Exaspérée, je la repousse brutalement. Elle ne s'en offusque pas, au contraire, elle repart à l'assaut. De fait, c'est sans nulle culpabilité que je l'envoie valdinguer dans le décor.

Antoine, non étonné par ma présence, m'accueille chaleureusement et Alexeï fait de même mais de façon plus réservée. La bande est de nouveau réunie.

Nous sommes donc rassemblés en plein milieu d'un désert dont le nom m'est totalement inconnu. Joie.

L'insensible conducteur quitte à son tour le véhicule et, à mon grand étonnement, il avance en direction d'un amas de terre et de sable non loin de notre actuelle position. Mes compères le suivent et, de fait, en bon mouton que je suis, je marche sur leurs pas.

L'agglomérat de divers cailloux de tailles plus ou moins conséquentes est, en vérité, l'entrée d'un véritable bunker. Excitée et intriguée tout à la fois, je m'y engouffre à la suite de Violette.

Un long couloir, parsemé régulièrement de néons blancs, nous mène à un large ascenseur. Le conducteur, toujours aussi impassible, passe un badge dans une fente prévue à cet effet afin d'actionner le dispositif de l'antichambre ascendante. Les portes s'ouvrent, nous rentrons à l'intérieur dans un silence quasi religieux. Notre guide appuie sur plusieurs boutons, puis soudain, l'habitacle de métal entame un descente assez rapide dans une vibration inquiétante. Deux minutes plus tard, il ralentit jusqu'à l'arrêt, les portes se rétractent, nous laissant apercevoir une grande pièce aux murs blancs dont la lumière des néons, semblables à ceux vu précédemment, se reflète.

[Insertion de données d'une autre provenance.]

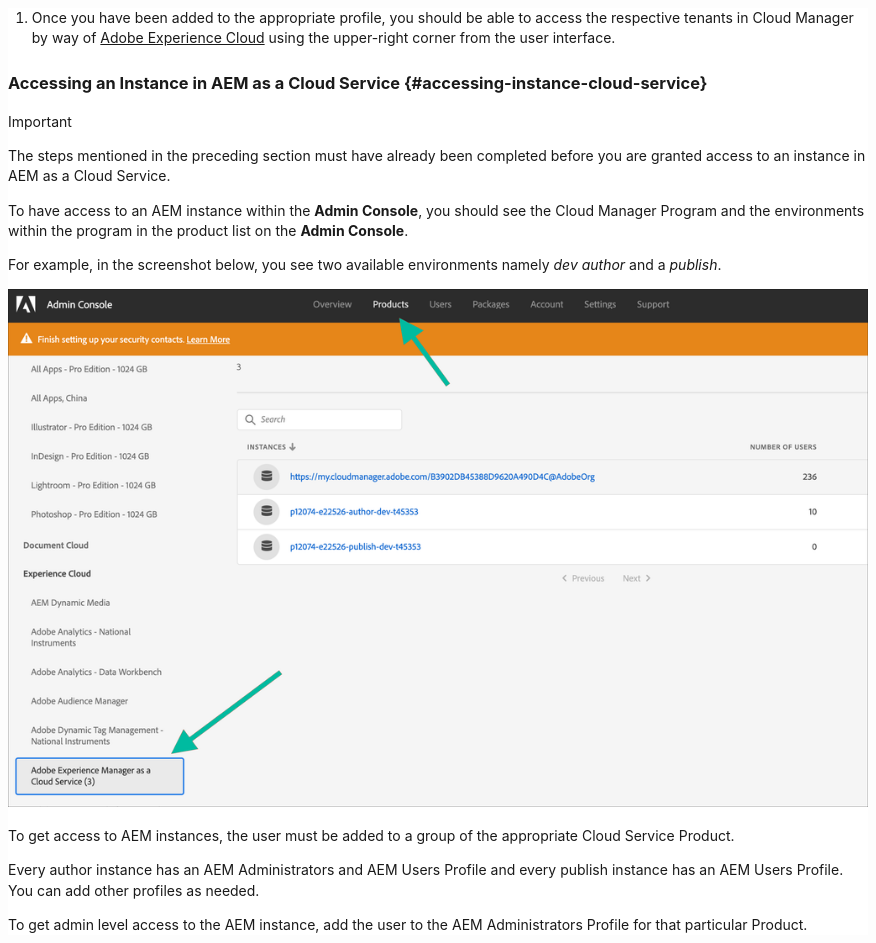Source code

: 
1. Once you have been added to the appropriate profile, you should be able to access the respective tenants in Cloud Manager by way of [Adobe Experience Cloud](https://my.cloudmanager.adobe.com) using the upper-right corner from the user interface.


### Accessing an Instance in AEM as a Cloud Service {#accessing-instance-cloud-service}

>[!IMPORTANT]
>The steps mentioned in the preceding section must have already been completed before you are granted access to an instance in AEM as a Cloud Service.

To have access to an AEM instance within the **Admin Console**, you should see the Cloud Manager Program and the environments within the program in the product list on the **Admin Console**.

For example, in the screenshot below, you see two available environments namely *dev author* and a *publish*.

![ACL3](/help/security/assets/ims19.png)

To get access to AEM instances, the user must be added to a group of the appropriate Cloud Service Product.

Every author instance has an AEM Administrators and AEM Users Profile and every publish instance has an AEM Users Profile. You can add other profiles as needed. 

To get admin level access to the AEM instance, add the user to the AEM Administrators Profile for that particular Product.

Il s'y trouve une multitude d'ordinateurs et d'écrans parsemant les bords ainsi qu'une foule abondante de personnes en costume militaire ou en blouse blanche.

Où diable suis-je encore tombée ?

Un homme vêtu en civil s'approche de nous à grands pas tout en arborant un sourire jovial. Il est âgé et la protubérance ventrale qu'il possède me laisse penser qu'il ne doit pas être en si bonne santé que ça. Il sert la main de mon stoïque et insensible conducteur avant de prendre Antoine dans ses bras. Ces deux hommes semblent se connaître depuis fort longtemps, du fait de la familiarité dont l'un fait preuve envers l'autre. Il nous souhaite la bienvenue dans "le réseau" puis il nous invite à le suivre.